━━━━━ Data ━━━━━

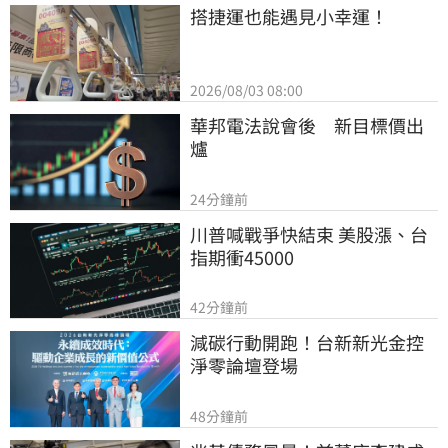
搭捷運也能遇見小幸運！
2026/08/03 08:00
華邦電法說會後　新目標價出
爐
24分鐘前
川普喊戰爭快結束 美股漲、台
指期衝45000
42分鐘前
減碳行動開跑！台新新光金控
淨零論壇登場
48分鐘前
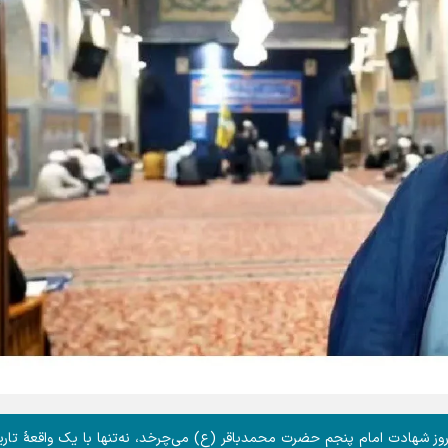
ز شهادت امام پنجم حضرت محمدباقر (ع) می‌چرخد، نه‌تنها با یک واقعهٔ تار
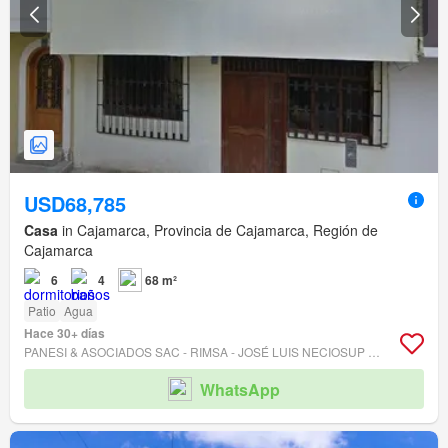
USD68,785
Casa
in Cajamarca, Provincia de Cajamarca, Región de
Cajamarca
6
4
68 m²
Patio
Agua
Hace 30+ días
PANESI & ASOCIADOS SAC - RIMSA - JOSÉ LUIS NECIOSUP FABERIO
WhatsApp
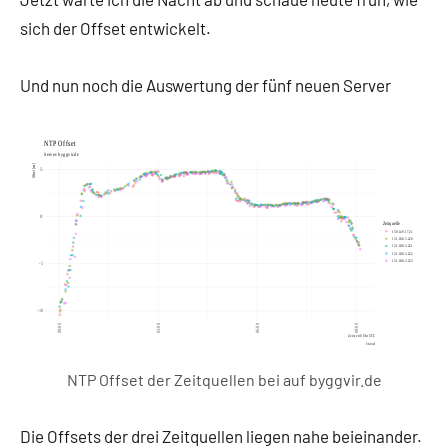
sich der Offset entwickelt.
Und nun noch die Auswertung der fünf neuen Server
NTP Offset der Zeitquellen bei auf byggvir.de
Die Offsets der drei Zeitquellen liegen nahe beieinander.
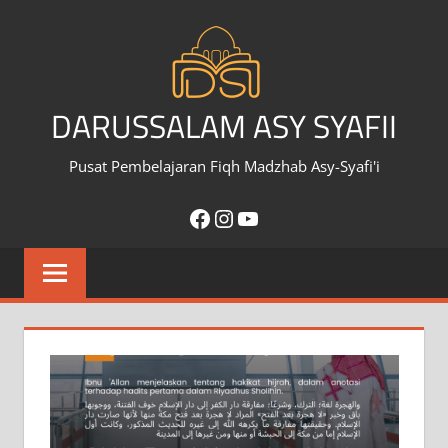
Skip
to
content
DARUSSALAM ASY SYAFII
Pusat Pembelajaran Fiqh Madzhab Asy-Syafi'i
Facebook
Instagram
YouTube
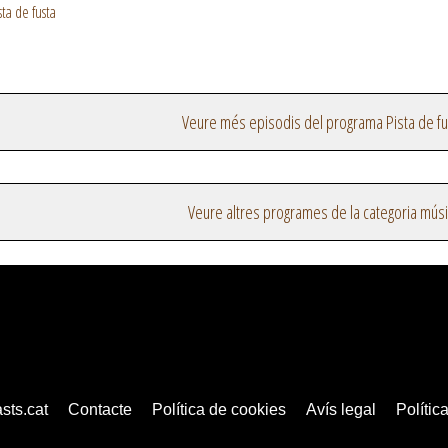
ta de fusta
Veure més episodis del programa Pista de fu
Veure altres programes de la categoria mús
sts.cat
Contacte
Política de cookies
Avís legal
Política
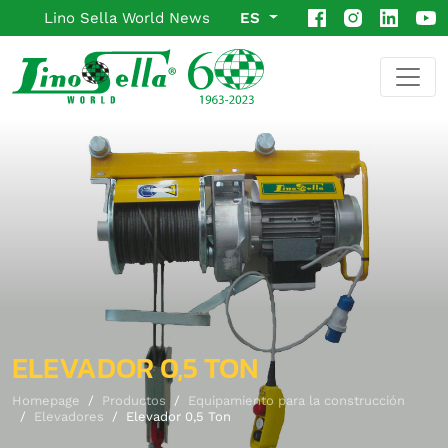
Lino Sella World News
ES
ELEVADOR 0,5 TON
Homepage
Productos
Equipamiento para la construcción
Elevadores
Elevador 0,5 Ton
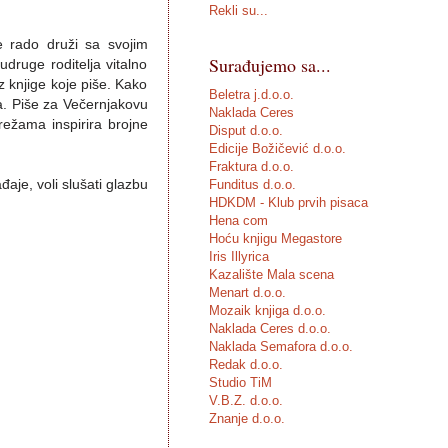
Rekli su...
e rado druži sa svojim
Surađujemo sa...
udruge roditelja vitalno
oz knjige koje piše. Kako
Beletra j.d.o.o.
a. Piše za Večernjakovu
Naklada Ceres
mrežama inspirira brojne
Disput d.o.o.
Edicije Božičević d.o.o.
Fraktura d.o.o.
đaje, voli slušati glazbu
Funditus d.o.o.
HDKDM - Klub prvih pisaca
Hena com
Hoću knjigu Megastore
Iris Illyrica
Kazalište Mala scena
Menart d.o.o.
Mozaik knjiga d.o.o.
Naklada Ceres d.o.o.
Naklada Semafora d.o.o.
Redak d.o.o.
Studio TiM
V.B.Z. d.o.o.
Znanje d.o.o.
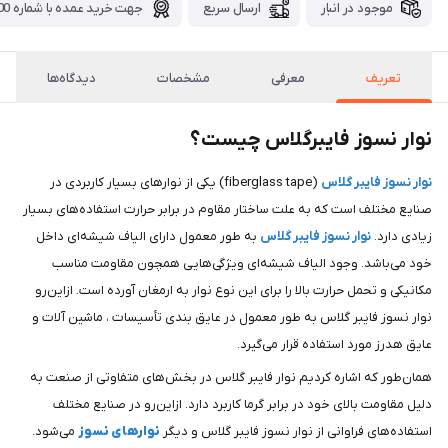
موجود در انبار
ارسال سریع
جهت خرید عمده با شماره 09371115700 تماس بگیرید.
تعریف
معرفی
مشخصات
دیدگاه‌ها
نوار نسوز فایبرگلاس چیست؟
نوار نسوز فایبر گلاس
(fiberglass tape) یکی از نوارهای بسیار کاربردی در
صنایع مختلف است که به علت ساختار مقاوم در برابر حرارت استفاده‌های بسیار
زیادی دارد.
نوار نسوز فایبر گلاس
به طور معمول دارای الیاف شیشه‌ای داخل
خود می‌باشد. وجود الیاف شیشه‌ای ویژگی‌هایی همچون مقاومت مناسب
مکانیکی و تحمل حرارت بالا را برای این نوع نوار به ارمغان آورده است. ازاین‌رو
نوار نسوز فایبر گلاس به طور معمول در عایق بندی تأسیسات ، ماشین آلات و
عایق هدرز مورد استفاده قرار می‌گیرد.
همان‌طور که اشاره کردیم نوار فایبر گلاس در بخش‌های متفاوتی از صنعت به
دلیل مقاومت بالای خود در برابر گرما کاربرد دارد. ازاین‌رو در صنایع مختلف
استفاده‌های فراوانی از نوار نسوز فایبر گلاس و دیگر
نوارهای نسوز
می‌شود.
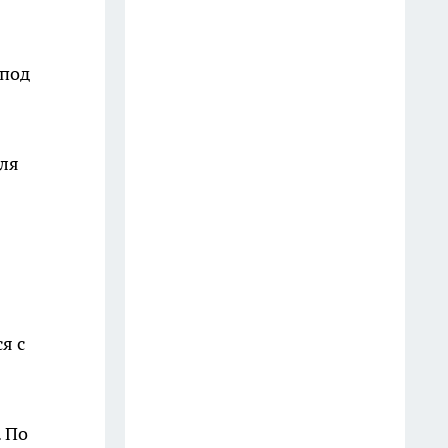
10 июля
Беру 1 лимон, апельсины и
 под
спелые абрикосы: джем
получается густым и
бархатным — зимой достаю к
ля
блинам и сырникам
13 июля
Не жизнь, а малина: Тамара
Глоба назвала знак, которому
до конца лета привалит
нехилое везение
я с
22 июля
Как распознать предателя
среди друзей: Омар Хайям
. По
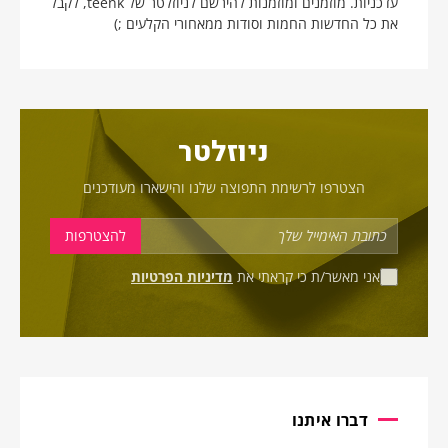
עדכניות. מוזמנים ומוזמנות להירשם לניוזלטר של teenk, לקבל
את כל החדשות החמות וסודות ממאחורי הקלעים ;)
ניוזלטר
הצטרפו לרשימת התפוצה שלנו והישארו מעודכנים
אני מאשר/ת כי קראתי את
מדיניות הפרטיות
דברו איתנו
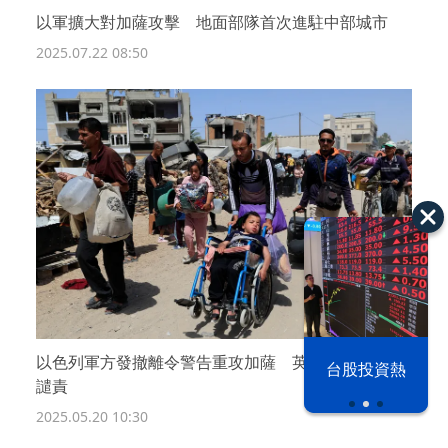
以軍擴大對加薩攻擊 地面部隊首次進駐中部城市
2025.07.22 08:50
以色列 穹頂
以色列軍方發撤離令警告重攻加薩 英加法3國齊聲
台股投資熱
之下
譴責
2025.05.20 10:30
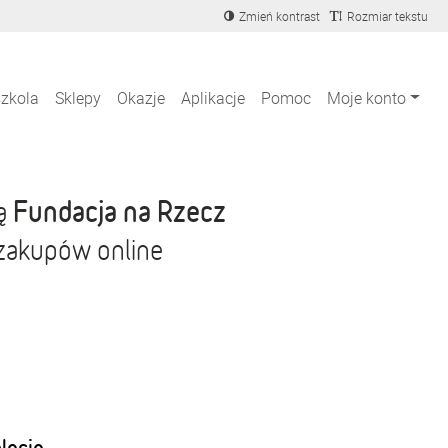
Zmień kontrast
Rozmiar tekstu
szkola
Sklepy
Okazje
Aplikacje
Pomoc
Moje konto
Fundacja na Rzecz
ją
 zakupów online
blecie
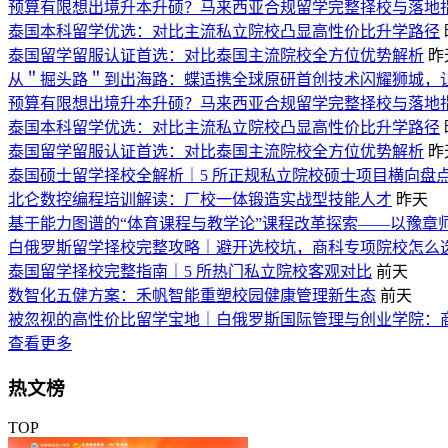
预算有限想出境升本升硕？马来西亚合规留学完整择校与落地
泰国本科留学优选：对比主流私立院校凸显高性价比升学路径
泰国留学留服认证首选：对比泰国主流院校全方位优势解析
昨
从＂掘头路＂到出海路：蝶适携全球原研首创技术闪耀狮城，
预算有限想出境升本升硕？马来西亚合规留学完整择校与落地
泰国本科留学优选：对比主流私立院校凸显高性价比升学路径
泰国留学留服认证首选：对比泰国主流院校全方位优势解析
昨
泰国硕士留学择校全解析｜5 所正规私立院校硕士项目横向盘
北仑数控编程培训解读：厂校一体锻造实战型技能人才
昨天
基于能力图谱的“体育课程与教学论”课程改革探索——以豫章
白俄罗斯留学择校完整攻略｜避开选校坑，商科专项院校怎么
泰国留学择校完整指南｜5 所热门私立院校客观对比
前天
数智化五健方案：禾帆智能重塑校园健康管理新生态
前天
被忽视的高性价比留学宝地｜白俄罗斯国际管理与创业学院：
查看更多
热文榜
TOP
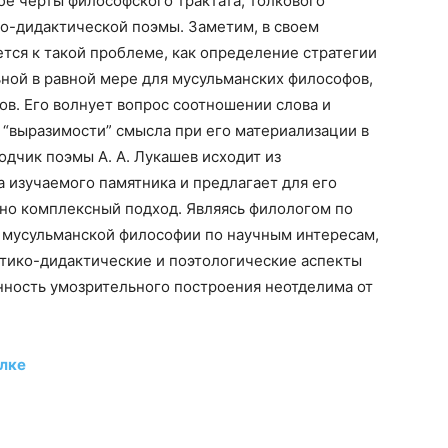
е черты философского трактата, толкового
но-дидактической поэмы. Заметим, в своем
тся к такой проблеме, как определение стратегии
ной в равной мере для мусульманских философов,
ов. Его волнует вопрос соотношении слова и
 “выразимости” смысла при его материализации в
водчик поэмы А. А. Лукашев исходит из
 изучаемого памятника и предлагает для его
но комплексный подход. Являясь филологом по
 мусульманской философии по научным интересам,
этико-дидактические и поэтологические аспекты
енность умозрительного построения неотделима от
лке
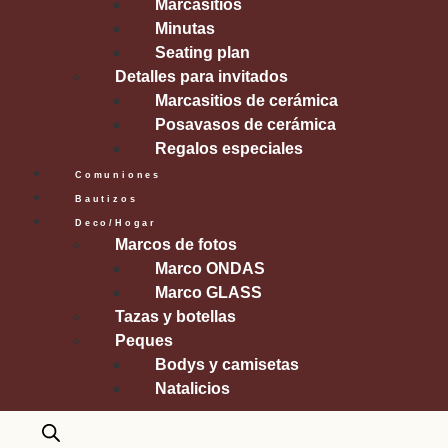
Marcasitios
Minutas
Seating plan
Detalles para invitados
Marcasitios de cerámica
Posavasos de cerámica
Regalos especiales
Comuniones
Bautizos
Deco/Hogar
Marcos de fotos
Marco ONDAS
Marco GLASS
Tazas y botellas
Peques
Bodys y camisetas
Natalicios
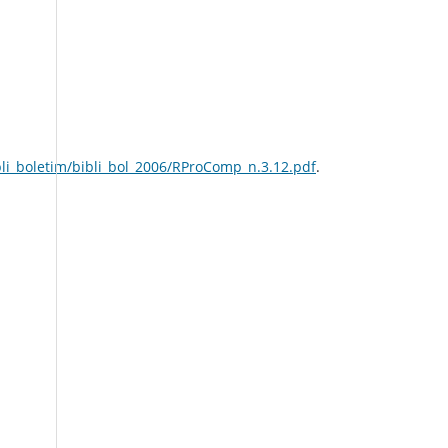
li_boletim/bibli_bol_2006/RProComp_n.3.12.pdf
.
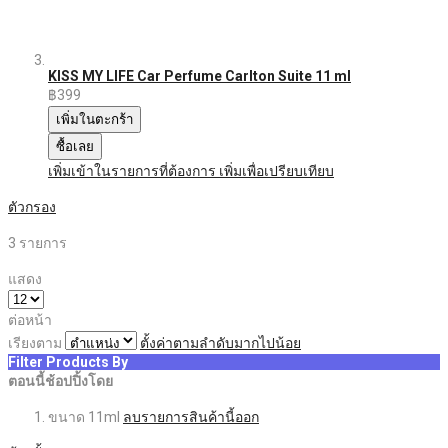
KISS MY LIFE Car Perfume Carlton Suite 11 ml
฿399
เพิ่มในตะกร้า
ซื้อเลย
เพิ่มเข้าในรายการที่ต้องการ
เพิ่มเพื่อเปรียบเทียบ
ตัวกรอง
3
รายการ
แสดง
ต่อหน้า
เรียงตาม
ตั้งค่าตามลำดับมากไปน้อย
Filter Products By
ตอนนี้ช้อปปิ้งโดย
ขนาด
11ml
ลบรายการสินค้านี้ออก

━━━━━

Description of the task:
Down to the last line, set down the data above exactly, and omit all images.

Answer box:
搭捷運也能遇見小幸運！
2026/08/03 08:00
華邦電法說會後　新目標價出
爐
24分鐘前
川普喊戰爭快結束 美股漲、台
指期衝45000
42分鐘前
減碳行動開跑！台新新光金控
淨零論壇登場
48分鐘前
ز شهادت امام پنجم حضرت محمدباقر (ع) می‌چرخد، نه‌تنها با یک واقعهٔ تار
USD68,785
Casa
in Cajamarca, Provincia de Cajamarca, Región de
Cajamarca
6
4
68 m²
Patio
Agua
Hace 30+ días
PANESI & ASOCIADOS SAC - RIMSA - JOSÉ LUIS NECIOSUP FABERIO
WhatsApp
sich der Offset entwickelt.
Und nun noch die Auswertung der fünf neuen Server
NTP Offset der Zeitquellen bei auf byggvir.de
Die Offsets der drei Zeitquellen liegen nahe beieinander.
Skip
to
content
DARUSSALAM ASY SYAFII
Pusat Pembelajaran Fiqh Madzhab Asy-Syafi'i
Facebook
Instagram
YouTube
ta de fusta
Veure més episodis del programa Pista de fu
Veure altres programes de la categoria mús
sts.cat
Contacte
Política de cookies
Avís legal
Política
Lino Sella World News
ES
ELEVADOR 0,5 TON
Homepage
Productos
Equipamiento para la construcción
Elevadores
Elevador 0,5 Ton
Rekli su...
e rado druži sa svojim
Surađujemo sa...
udruge roditelja vitalno
oz knjige koje piše. Kako
Beletra j.d.o.o.
a. Piše za Večernjakovu
Naklada Ceres
mrežama inspirira brojne
Disput d.o.o.
Edicije Božičević d.o.o.
Fraktura d.o.o.
đaje, voli slušati glazbu
Funditus d.o.o.
HDKDM - Klub prvih pisaca
Hena com
Hoću knjigu Megastore
Iris Illyrica
Kazalište Mala scena
Menart d.o.o.
Mozaik knjiga d.o.o.
Naklada Ceres d.o.o.
Naklada Semafora d.o.o.
Redak d.o.o.
Studio TiM
V.B.Z. d.o.o.
Znanje d.o.o.
موجود در انبار
ارسال سریع
جهت خرید عمده با شماره 09371115700 تماس بگیرید.
تعریف
معرفی
مشخصات
دیدگاه‌ها
نوار نسوز فایبرگلاس چیست؟
نوار نسوز فایبر گلاس
(fiberglass tape) یکی از نوارهای بسیار کاربردی در
صنایع مختلف است که به علت ساختار مقاوم در برابر حرارت استفاده‌های بسیار
زیادی دارد.
نوار نسوز فایبر گلاس
به طور معمول دارای الیاف شیشه‌ای داخل
خود می‌باشد. وجود الیاف شیشه‌ای ویژگی‌هایی همچون مقاومت مناسب
مکانیکی و تحمل حرارت بالا را برای این نوع نوار به ارمغان آورده است. ازاین‌رو
نوار نسوز فایبر گلاس به طور معمول در عایق بندی تأسیسات ، ماشین آلات و
عایق هدرز مورد استفاده قرار می‌گیرد.
همان‌طور که اشاره کردیم نوار فایبر گلاس در بخش‌های متفاوتی از صنعت به
دلیل مقاومت بالای خود در برابر گرما کاربرد دارد. ازاین‌رو در صنایع مختلف
استفاده‌های فراوانی از نوار نسوز فایبر گلاس و دیگر
نوارهای نسوز
می‌شود.
10 июля
Беру 1 лимон, апельсины и
 под
спелые абрикосы: джем
получается густым и
бархатным — зимой достаю к
ля
блинам и сырникам
13 июля
Не жизнь, а малина: Тамара
Глоба назвала знак, которому
до конца лета привалит
нехилое везение
я с
22 июля
Как распознать предателя
среди друзей: Омар Хайям
. По
עדכניות. מוזמנים ומוזמנות להירשם לניוזלטר של teenk, לקבל
את כל החדשות החמות וסודות ממאחורי הקלעים ;)
ניוזלטר
הצטרפו לרשימת התפוצה שלנו והישארו מעודכנים
אני מאשר/ת כי קראתי את
מדיניות הפרטיות
דברו איתנו
以軍擴大對加薩攻擊 地面部隊首次進駐中部城市
2025.07.22 08:50
以色列 穹頂
以色列軍方發撤離令警告重攻加薩 英加法3國齊聲
台股投資熱
之下
譴責
2025.05.20 10:30
Zmień kontrast
Rozmiar tekstu
szkola
Sklepy
Okazje
Aplikacje
Pomoc
Moje konto
Fundacja na Rzecz
ją
 zakupów online
blecie
预算有限想出境升本升硕？马来西亚合规留学完整择校与落地
泰国本科留学优选：对比主流私立院校凸显高性价比升学路径
泰国留学留服认证首选：对比泰国主流院校全方位优势解析
昨
从＂掘头路＂到出海路：蝶适携全球原研首创技术闪耀狮城，
预算有限想出境升本升硕？马来西亚合规留学完整择校与落地
泰国本科留学优选：对比主流私立院校凸显高性价比升学路径
泰国留学留服认证首选：对比泰国主流院校全方位优势解析
昨
泰国硕士留学择校全解析｜5 所正规私立院校硕士项目横向盘
北仑数控编程培训解读：厂校一体锻造实战型技能人才
昨天
基于能力图谱的“体育课程与教学论”课程改革探索——以豫章
白俄罗斯留学择校完整攻略｜避开选校坑，商科专项院校怎么
泰国留学择校完整指南｜5 所热门私立院校客观对比
前天
数智化五健方案：禾帆智能重塑校园健康管理新生态
前天
被忽视的高性价比留学宝地｜白俄罗斯国际管理与创业学院：
查看更多
热文榜
TOP
е черты философского трактата, толкового
но-дидактической поэмы. Заметим, в своем
тся к такой проблеме, как определение стратегии
ной в равной мере для мусульманских философов,
ов. Его волнует вопрос соотношении слова и
 “выразимости” смысла при его материализации в
водчик поэмы А. А. Лукашев исходит из
 изучаемого памятника и предлагает для его
но комплексный подход. Являясь филологом по
 мусульманской философии по научным интересам,
этико-дидактические и поэтологические аспекты
енность умозрительного построения неотделима от
лке
Marcasitios
Minutas
Seating plan
Detalles para invitados
Marcasitios de cerámica
Posavasos de cerámica
Regalos especiales
Comuniones
Bautizos
Deco/Hogar
Marcos de fotos
Marco ONDAS
Marco GLASS
Tazas y botellas
Peques
Bodys y camisetas
Natalicios
li_boletim/bibli_bol_2006/RProComp_n.3.12.pdf
.
KISS MY LIFE Car Perfume Carlton Suite 11 ml
฿399
เพิ่มในตะกร้า
ซื้อเลย
เพิ่มเข้าในรายการที่ต้องการ
เพิ่มเพื่อเปรียบเทียบ
ตัวกรอง
3
รายการ
แสดง
ต่อหน้า
เรียงตาม
ตั้งค่าตามลำดับมากไปน้อย
Filter Products By
ตอนนี้ช้อปปิ้งโดย
ขนาด
11ml
ลบรายการสินค้านี้ออก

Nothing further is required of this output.